--- Raw records ---

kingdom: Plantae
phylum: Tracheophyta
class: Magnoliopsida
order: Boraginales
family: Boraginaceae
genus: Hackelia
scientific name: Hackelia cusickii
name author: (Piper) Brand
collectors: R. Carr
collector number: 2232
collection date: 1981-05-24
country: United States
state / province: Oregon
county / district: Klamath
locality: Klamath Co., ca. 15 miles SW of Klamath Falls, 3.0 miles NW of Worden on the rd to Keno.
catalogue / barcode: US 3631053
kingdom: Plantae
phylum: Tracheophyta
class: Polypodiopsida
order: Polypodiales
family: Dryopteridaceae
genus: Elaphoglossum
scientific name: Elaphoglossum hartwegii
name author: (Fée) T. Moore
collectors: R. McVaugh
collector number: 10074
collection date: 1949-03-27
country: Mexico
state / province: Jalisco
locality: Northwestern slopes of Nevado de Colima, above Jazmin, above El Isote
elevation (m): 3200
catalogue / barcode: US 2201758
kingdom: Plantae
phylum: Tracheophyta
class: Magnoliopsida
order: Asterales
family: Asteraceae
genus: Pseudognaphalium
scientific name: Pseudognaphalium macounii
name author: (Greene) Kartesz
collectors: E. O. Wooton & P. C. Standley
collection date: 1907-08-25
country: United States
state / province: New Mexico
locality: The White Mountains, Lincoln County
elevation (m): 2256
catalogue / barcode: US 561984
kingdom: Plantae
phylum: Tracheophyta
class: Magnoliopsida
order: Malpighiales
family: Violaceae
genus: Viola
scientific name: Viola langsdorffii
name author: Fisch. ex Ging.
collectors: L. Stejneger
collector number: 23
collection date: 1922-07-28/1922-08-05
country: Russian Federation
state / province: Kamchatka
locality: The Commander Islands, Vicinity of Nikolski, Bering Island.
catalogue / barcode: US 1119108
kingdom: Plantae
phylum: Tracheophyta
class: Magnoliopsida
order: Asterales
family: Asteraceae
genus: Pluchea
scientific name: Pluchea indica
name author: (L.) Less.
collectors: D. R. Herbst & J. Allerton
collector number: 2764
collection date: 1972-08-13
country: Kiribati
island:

---

## Stated exercise
Reproduce every one of the records above line for line, changing nothing.

## Result of this task
kingdom: Plantae
phylum: Tracheophyta
class: Magnoliopsida
order: Boraginales
family: Boraginaceae
genus: Hackelia
scientific name: Hackelia cusickii
name author: (Piper) Brand
collectors: R. Carr
collector number: 2232
collection date: 1981-05-24
country: United States
state / province: Oregon
county / district: Klamath
locality: Klamath Co., ca. 15 miles SW of Klamath Falls, 3.0 miles NW of Worden on the rd to Keno.
catalogue / barcode: US 3631053
kingdom: Plantae
phylum: Tracheophyta
class: Polypodiopsida
order: Polypodiales
family: Dryopteridaceae
genus: Elaphoglossum
scientific name: Elaphoglossum hartwegii
name author: (Fée) T. Moore
collectors: R. McVaugh
collector number: 10074
collection date: 1949-03-27
country: Mexico
state / province: Jalisco
locality: Northwestern slopes of Nevado de Colima, above Jazmin, above El Isote
elevation (m): 3200
catalogue / barcode: US 2201758
kingdom: Plantae
phylum: Tracheophyta
class: Magnoliopsida
order: Asterales
family: Asteraceae
genus: Pseudognaphalium
scientific name: Pseudognaphalium macounii
name author: (Greene) Kartesz
collectors: E. O. Wooton & P. C. Standley
collection date: 1907-08-25
country: United States
state / province: New Mexico
locality: The White Mountains, Lincoln County
elevation (m): 2256
catalogue / barcode: US 561984
kingdom: Plantae
phylum: Tracheophyta
class: Magnoliopsida
order: Malpighiales
family: Violaceae
genus: Viola
scientific name: Viola langsdorffii
name author: Fisch. ex Ging.
collectors: L. Stejneger
collector number: 23
collection date: 1922-07-28/1922-08-05
country: Russian Federation
state / province: Kamchatka
locality: The Commander Islands, Vicinity of Nikolski, Bering Island.
catalogue / barcode: US 1119108
kingdom: Plantae
phylum: Tracheophyta
class: Magnoliopsida
order: Asterales
family: Asteraceae
genus: Pluchea
scientific name: Pluchea indica
name author: (L.) Less.
collectors: D. R. Herbst & J. Allerton
collector number: 2764
collection date: 1972-08-13
country: Kiribati
island:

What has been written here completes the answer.